Spanish basketball coach

Lucas Mondelo García (born 28 July 1967) is a Spanish basketball coach for Toyota Antelopes. He was also the head coach of the Spain women's national team from 2012 to 2021.

==Coach career==
As a club coach, Mondelo first coached professionally at Club Bàsquet Olesa from Olesa de Montserrat in the season 2006-07, promoting to the first tier league in his first year. In 2010 he signed for one of the strongest teams in Spain, Perfumerías Avenida, winning the 2011 Spanish League, the 2010–11 EuroLeague Women and the 2012 Spanish Cup. He had his first experience abroad in China, coaching the newly-promoted Shanxi Xing Rui Flame, and winning three times the Chinese women's championship. In 2016, he signed with Russian club Dynamo Kursk, winning the 2017 EuroLeague with an 18-0 record and the 2018 Russian Cup. Mondelo was deprived of more titles by UMMC Ekaterinburg, being runner-up to them in the 2017, 2018 and 2019 Russian League, as well as being defeated at the 2018 EuroLeague and the 2019 EuroLeague Final Fours.

==International career==
In 2009, Mondelo coached the under-19 women's team. The team achieved the silver medal in the 2009 World Championship. In 2010, Mondelo became manager of the Spanish women's under-20 team. He led the team to the silver medal in the 2010 Under-20 European championship and also to win the 2011 edition.

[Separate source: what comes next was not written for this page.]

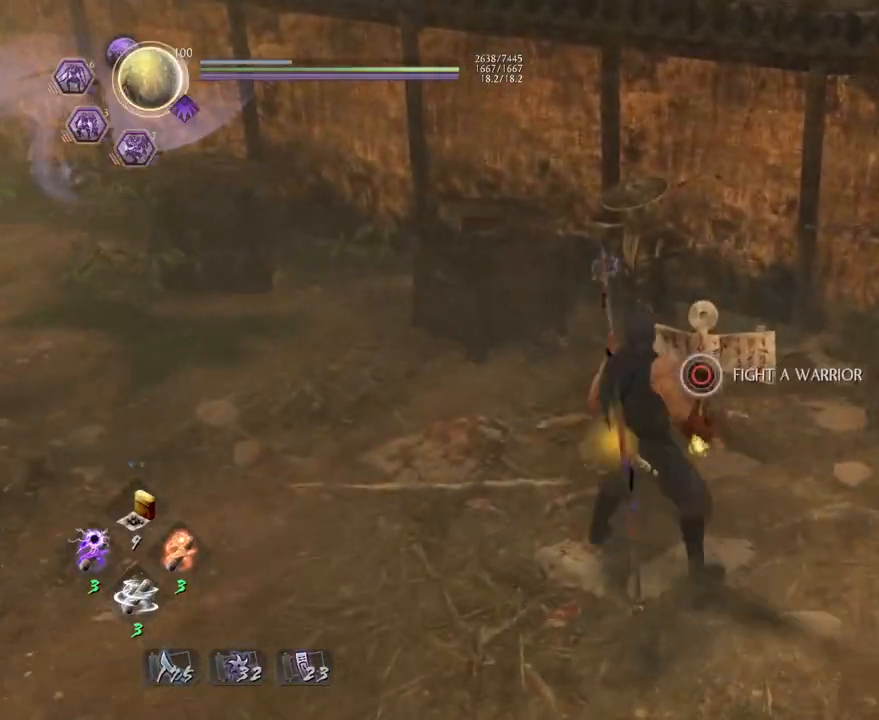
{"buttons": [], "left_stick": "center", "right_stick": "center", "events": [[483, "right_stick", "center"], [500, "CIRCLE", "up"]]}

Mondelo became the Spanish women's team national coach in 2012, after the team failed to qualify for the 2012 London Olympics. He coached the senior national team to seven consecutive medals from 2013 to 2019:

- 2009 FIBA Under-19 World Championship (youth)
- 2010 FIBA Europe Under-20 Championship (youth)
- 2011 FIBA Europe Under-20 Championship (youth)
- 2013 Eurobasket
- 2014 World Championship
- 2015 Eurobasket
- 2016 Summer Olympics
- 2017 Eurobasket
- 2018 World Championship
- 2019 Eurobasket

In October 2020, Mondelo announced that he will remain as head coach of the team through the Paris 2024 Olympics.